Netflix: Strong Bounce Off The Bottom Has Stalled (Technical Analysis)
Summary:
- This is a technical analysis article. Bottom fishers swoop in at Netflix’s bottom and keep buying until it gets too pricey.
- They will buy again when prices drop to retest support or the bottom. We expect price to be stopped on this attempt to reach the recent high.
- Our proprietary fundamental and technical rating for Netflix has dropped from a Buy Signal to a Hold Signal and you can see this at the top of the chart below.
- Seeking Alpha gives it top grades for Growth, Profitability, Revisions and Momentum but not Valuation.
- Therein lies the problem because bottom fishers are value players and they stop buying when a stock becomes too pricey.
Once the bottom fishers catch a big one, like Netflix (NASDAQ:NFLX), they stop buying as price moves too high. So it is no surprise that this great bounce NFLX had, off a deeply oversold bottom, is over and is struggling to get back to its recent high. We know the technical resistance that NFLX will face as it tries to get back to the recent high. Seeking Alpha gives us the Valuation breakdown of poor grades that will cause this resistance.
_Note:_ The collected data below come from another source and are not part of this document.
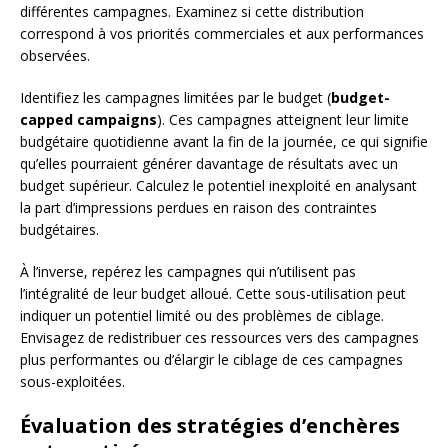
différentes campagnes. Examinez si cette distribution
correspond à vos priorités commerciales et aux performances
observées.
Identifiez les campagnes limitées par le budget (
budget-
capped campaigns
). Ces campagnes atteignent leur limite
budgétaire quotidienne avant la fin de la journée, ce qui signifie
qu’elles pourraient générer davantage de résultats avec un
budget supérieur. Calculez le potentiel inexploité en analysant
la part d’impressions perdues en raison des contraintes
budgétaires.
À l’inverse, repérez les campagnes qui n’utilisent pas
l’intégralité de leur budget alloué. Cette sous-utilisation peut
indiquer un potentiel limité ou des problèmes de ciblage.
Envisagez de redistribuer ces ressources vers des campagnes
plus performantes ou d’élargir le ciblage de ces campagnes
sous-exploitées.
Évaluation des stratégies d’enchères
Our proprietary, fundamental and technical SID score is shown at the top of the chart below. You can see how our SID score improved to a Buy Signal as price made a nice bounce off the bottom. To obtain our SID Buy Signal, NFLX had to have both good fundamentals and good technicals. It did when price was at the bottom. However, now you can see that our SID score has dropped from a Buy Signal to a Hold Signal. Since the chart still looks good, we wanted to turn to the Seeking Alpha’s Quant system to do our due diligence and to find out what was wrong with the fundamentals.
Seeking Alpha gives NFLX top ratings for Profitability, Growth, Revisions and Momentum, so our research becomes easy. The only poor grade is Valuation and by hitting that tab we can see all the Valuation metrics have poor grades except PEG Non-GAPP (FWD).
After NFLX’s crash to the bottom, that burned many portfolio managers, the bottom fishers may be the only institutional buyers left. When they stop buying, price stops going up. We can see that happening on the charts below.
Here is our weekly chart with our proprietary Stocks In Demand, SID, signal at the top of the chart. It is color coded to identify the Buy/Hold/Sell levels.
On the above chart, you can see that we have drawn a vertical, blue line, Buy Signal indicating that Demand is taking price higher to retest resistance at $379, if it can get back up that high. On the chart below we show the strong resistance at $348, $352, $356 and $360.
Also across prices on the above chart, you can see that we have drawn a price resistance line at $379. We have drawn a horizontal support line at $285. Price is now consolidating its big gain on the bounce up, in this trading range. It will either breakout or breakdown from this trading range. We expect price to drop from $379 and retest $285. We think it has a valuation problem at $379, especially in a bear market.
Here is a Point & Figure chart showing the strong resistance levels that NFLX has to overcome if it hopes to reach $379 on this current attempt.
On the above chart we have circled the established resistance levels that this move up has to overcome just to reach $379 again. We think that will exhaust the buyers and we expect a drop to retest $285, especially if the broader market drops in May as we expect.
Analyst’s Disclosure: I/we have no stock, option or similar derivative position in any of the companies mentioned, but may initiate a beneficial Long position through a purchase of the stock, or the purchase of call options or similar derivatives in NFLX over the next 72 hours. I wrote this article myself, and it expresses my own opinions. I am not receiving compensation for it (other than from Seeking Alpha). I have no business relationship with any company whose stock is mentioned in this article.